There are a few generally accepted paths out of a pandemic situation, says Dr. Bruce Y. Lee, professor of health policy and management at the City University of New York School of Public Health, Tell luck.

One of them: when the level of COVID infection has decreased sufficiently across the world. The virus can settle into a true seasonal pattern, similar to what we see with RSV and influenza, where cases are virtually non-existent in the summer and spike in the winter. Or COVID levels could drop – somewhat – to a “high plateau” for prolonged periods, with a relatively high level of cases occurring throughout the year.

He assures me that the transition to the latter scenario could be in the works now. Peaks in cases are not as high as they were in the early days of the pandemic. And the valleys between the elevations aren’t as low as they used to be — painting a possible picture of a future endemic COVID with ever-high levels of virus transmission.

Lee says the seasonal style would be preferable.

“We don’t want to have plateaus over the highs or flat levels throughout the year,” he said. “This is much more difficult than managing something seasonal.”

Glorifying a cold or the flu?

With the United States still in the grip of a “triple pandemic” of COVID, RSV, and influenza, public health officials are warning those with symptoms such as fever and malaise not to assume they have the flu, and get tested for COVID. Experts say it’s virtually impossible to tell the two apart based on symptoms at the moment.

It’s a fact that is fueling discussions about office water coolers over the ongoing pandemic’s legality. How can COVID remain in a pandemic if it is indistinguishable from the flu or, for some, a common cold?

It’s a fair question, but its answer is simple: Cold viruses rarely kill — and the flu doesn’t kill nearly as well as COVID.

“Psychologically, I fear the public will accept our current situation with the pandemic over, despite the fact that we have 250,000, 300,000 deaths a year — much more than we have with the flu,” said Merson, of New York University. .

Last season, the flu killed me Estimated 5,000 AmericansAccording to the US Centers for Disease Control and Prevention. It was a mild flu year, sure, thanks to pandemic precautions. But the annual death toll from influenza They routinely number in the tens of thousands-Not Hundreds of thousands, such as COVID deaths. Since the epidemic began, COVID has killed nearly 1.1 million Americans. I killed the flu less than 50,000.

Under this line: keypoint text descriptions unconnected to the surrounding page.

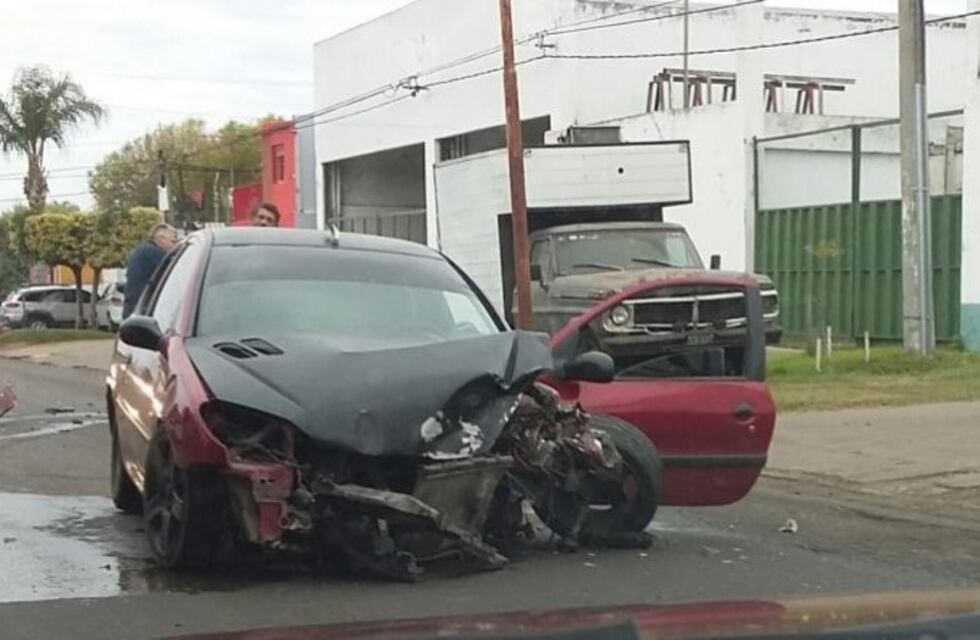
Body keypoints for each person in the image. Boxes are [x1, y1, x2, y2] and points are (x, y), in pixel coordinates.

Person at [123, 223, 178, 319]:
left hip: (133, 309)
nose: (175, 246)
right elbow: (175, 277)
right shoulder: (156, 254)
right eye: (173, 242)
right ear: (161, 239)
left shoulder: (142, 250)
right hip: (145, 311)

While the public and many public health experts remain at odds about the state of the pandemic, Lee says things are getting better — for now.

In 2020, many public health experts projected the pandemic would last about 2.5 to 3 years, he says — about the length of the 1918 influenza pandemic and other disease outbreaks, such as the Japanese smallpox epidemic of 735-737, the Black Death, and the Italian plague of 1629-1631. .

He told me, “We’re working roughly on schedule, plus or minus—plus more—than we originally projected. And that suggests 2023 could be the big transition year. We’re seeing the right trends.”